Do mesmo modo, na página com as informações a respeito do processo de obtenção do visto de nômade digital da Estônia, ao apresentar os requisitos para aplicação ao visto, consta a seguinte informação (em tradução livre): “você pode ou ter um contrato com vínculo empregatício ativo, com uma empresa registrada fora da Estônia, conduzir negócios por meio da sua própria empresa registrada no estrangeiro ou trabalhar como um freelancer para clientes em sua maioria fora da Estônia.” Não há, portanto, obrigação de que exista vínculo empregatício com um empregador estrangeiro para realizar a aplicação ao visto. Situação esta muito semelhante com os requisitos da Grécia para a concessão do visto de nômade digital.
Na mesma linha, não há obrigatoriedade de vínculo empregatício para os vistos concedidos pelo Governo da Alemanha, sejam os vistos de trabalhadores independentes ou de empreendedores (“atividade independente – criar uma empresa”). O mesmo a respeito do visto para trabalhadores remotos e seus familiares na Islândia.

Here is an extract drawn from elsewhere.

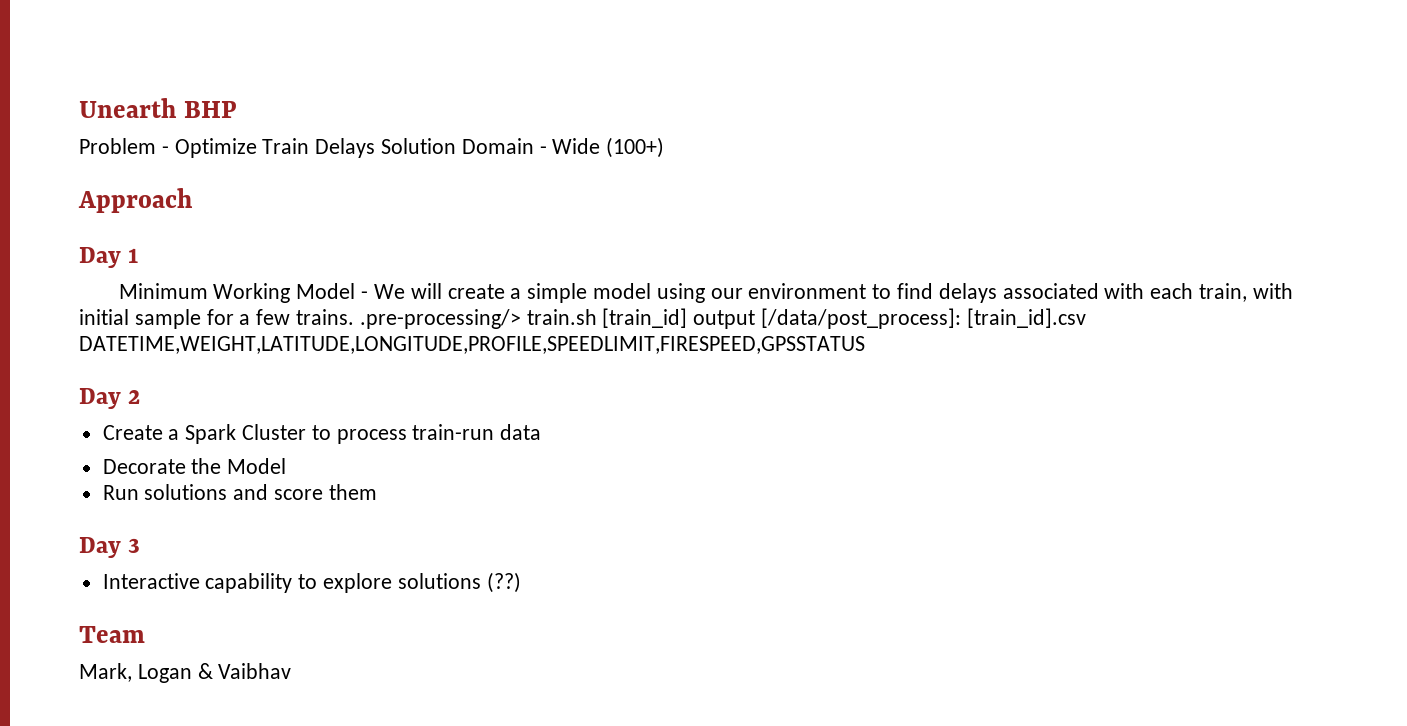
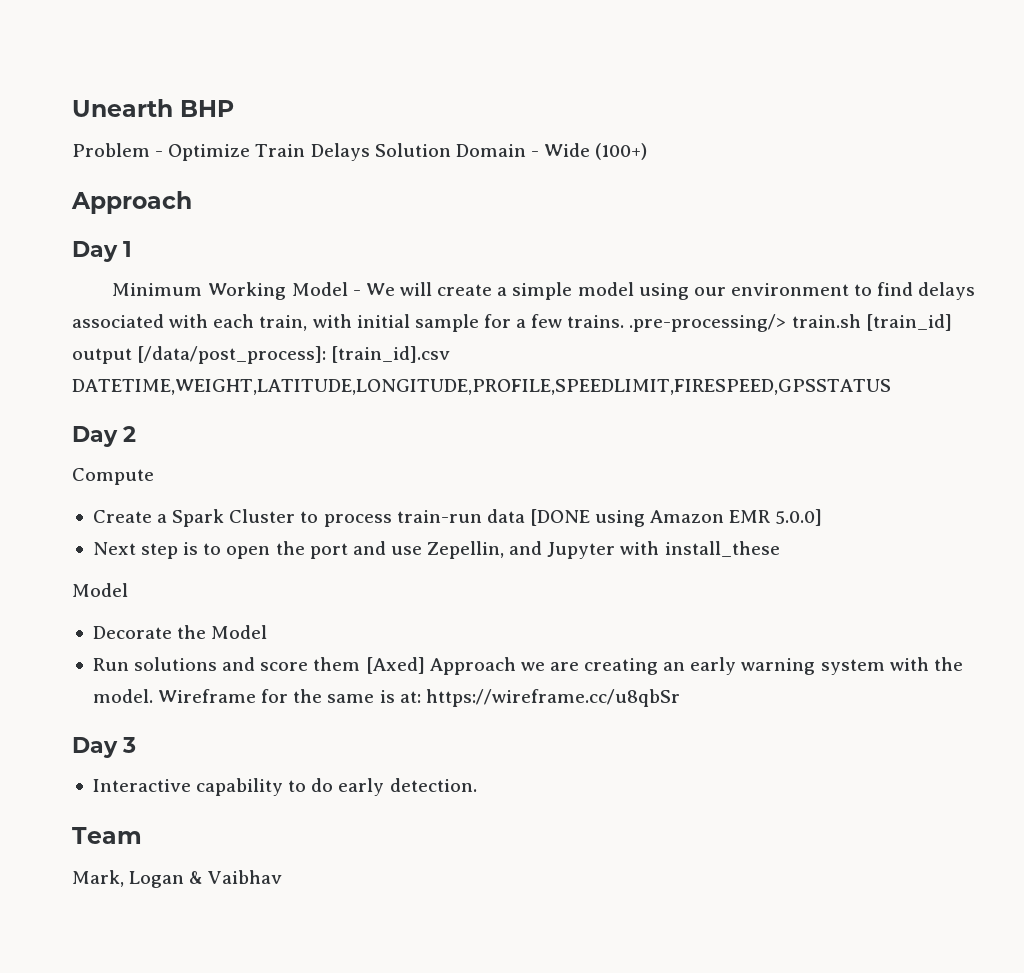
(141, 397) none -> [72,468,154,485] // Compute
(542, 432) none -> [529,509,823,527] [92,541,780,559] [72,583,128,597] [DONE using Amazon EMR 5.0.0] // Next step is to open the port and use Zepellin, and Jupyter with install_these // Model
(377, 492) none -> [365,657,963,675] [92,689,680,707] [Axed] Approach we are creating an early warning system with the model. Wireframe for the same is at: https://wireframe.cc/u8qbSr
[323,572,521,593] explore solutions (??) -> [311,778,477,796] do early detection.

Por fim, um dos países mais restritivos em relação ao visto de nômade digital, os Emirados Árabes Unidos (onde a comprovação de receita mensal mínima é de cinco mil dólares), incluem o vínculo empregatício como um requisito obrigatório para candidatos(as) que sejam empregados(as). Porém, permite também que microempreendedores apliquem para o visto de nômade digital (sendo necessário apenas comprovar a titularidade da empresa e a receita mensal mínima).
Conclusão
Todos os deferimentos (concessões) de vistos e autorizações de residência feitos pelo governo brasileiro são publicados no Diário Oficial da União. Do final de janeiro/2022 até o dia 28/06/2022, ou seja, em aproximadamente cinco meses, ocorreram apenas 21 (vinte e um) deferimentos com base na Resolução CNIG MJSP n. 45/2021. Vinte e uma pessoas, num universo de 35 milhões, como vimos acima, o que corresponde a 0,0000006% dos nômades digitais. Será que o Brasil (país que abriga aproximadamente 3% da população mundial nos dias atuais) é tão pouco atrativo aos nômades digitais estrangeiros, ou talvez essa exigência a respeito do vínculo com empregador estrangeiro esteja, de certo modo, inibindo a vinda de parte dessas pessoas?
Limitar a concessão do visto e/ou autorização de residência do nômade digital àqueles que efetivamente possuem vínculo empregatício com empregadores estrangeiros, com o devido respeito, é uma situação teratológica, uma anormalidade, seja do ponto de vista conceitual como também pelo seu total desalinhamento com as práticas adotadas em todos os países listados acima.
Em verdade, se nos limitarmos aos requisitos do atual escopo previsto na Resolução CNIG MJSP n. 45/2021, o visto em questão não deveria se chamar “visto dos nômades digitais”, mas sim, “visto para empregados com vínculo que trabalham de forma remota”.
Pelas razões expostas acima, entendemos que deve ser afastada a obrigatoriedade de que o(a) estrangeiro(a) tenha necessariamente vínculo com empregador estrangeiro para a obtenção de visto ou autorização de residência na modalidade de nômade digital – posição esta em alinhamento no Direito Comparado no que diz respeito aos requisitos para concessão de vistos de modalidade semelhante em outros países.